Doların hakimiyeti zayıflıyor

Lagarde, ABD dolarının rezerv para birimi olarak gücünü korusa da küresel sistemdeki payının aşınmaya başladığını ifade etti. Bu sürecin devam edip etmeyeceğinin ilerideki gelişmelere bağlı olduğunu kaydeden ECB Başkanı, küresel sermaye akımlarında Avrupa’nın giderek daha fazla ön plana çıktığını ve altın fiyatlarındaki yükselişi bu dönüşümün işareti olarak değerlendirdi.

Bununla birlikte Lagarde, ABD’nin hâlâ para birimi güveni açısından belirleyici olan üç alandan ikisinde baskın konumda olduğunu kabul etti. Ancak bu konumun kalıcı olmadığını belirterek, doların egemenliğinin zamanla daha da zayıflayabileceğine işaret etti.

Ticaret politikaları enflasyon riskini artırıyor

Lagarde, mevcut yüksek gümrük vergilerinin küresel ekonomi üzerindeki etkilerinin henüz tam anlamıyla hissedilmediğini söyledi. ABD ve Avrupa’daki şirketlerin şu an maliyetin büyük kısmını kendi kâr marjlarından karşılayarak tüketiciyi korumayı başardığını, ancak bunun sürdürülemez olduğunu belirtti. Sonuçta artan maliyetlerin kaçınılmaz olarak tüketici fiyatlarına yansıyacağına dikkat çekti.

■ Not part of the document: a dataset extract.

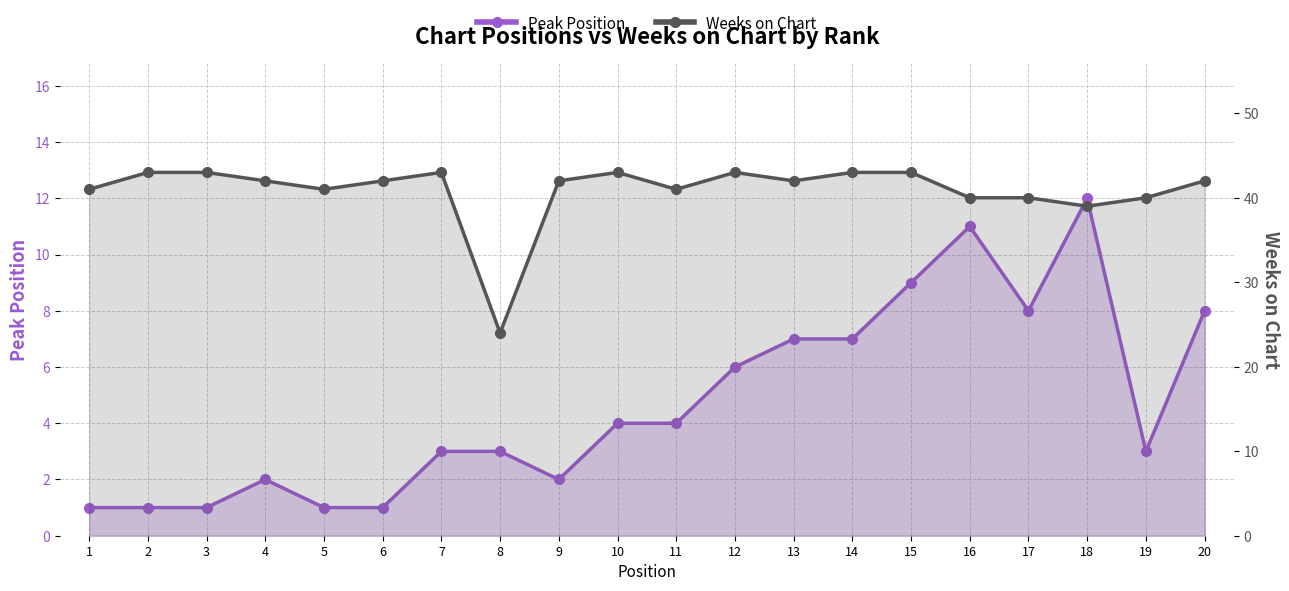

Is the value of Weeks on Chart at 15 greater than the value of Peak Position at 2?

Yes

Özellikle Çin’in nadir toprak elementleri üzerindeki ihracat kısıtlamaları ve ABD’nin olası misilleme kararları, küresel arz zincirini tehdit eden unsurlar olarak öne çıkıyor. Lagarde, bu süreçte Avrupa, ABD ve diğer etkilenen ülkelerin koordineli hareket ederek Çin’in pazardaki etkisine karşı ortak bir satın alma gücü oluşturması gerektiğini vurguladı.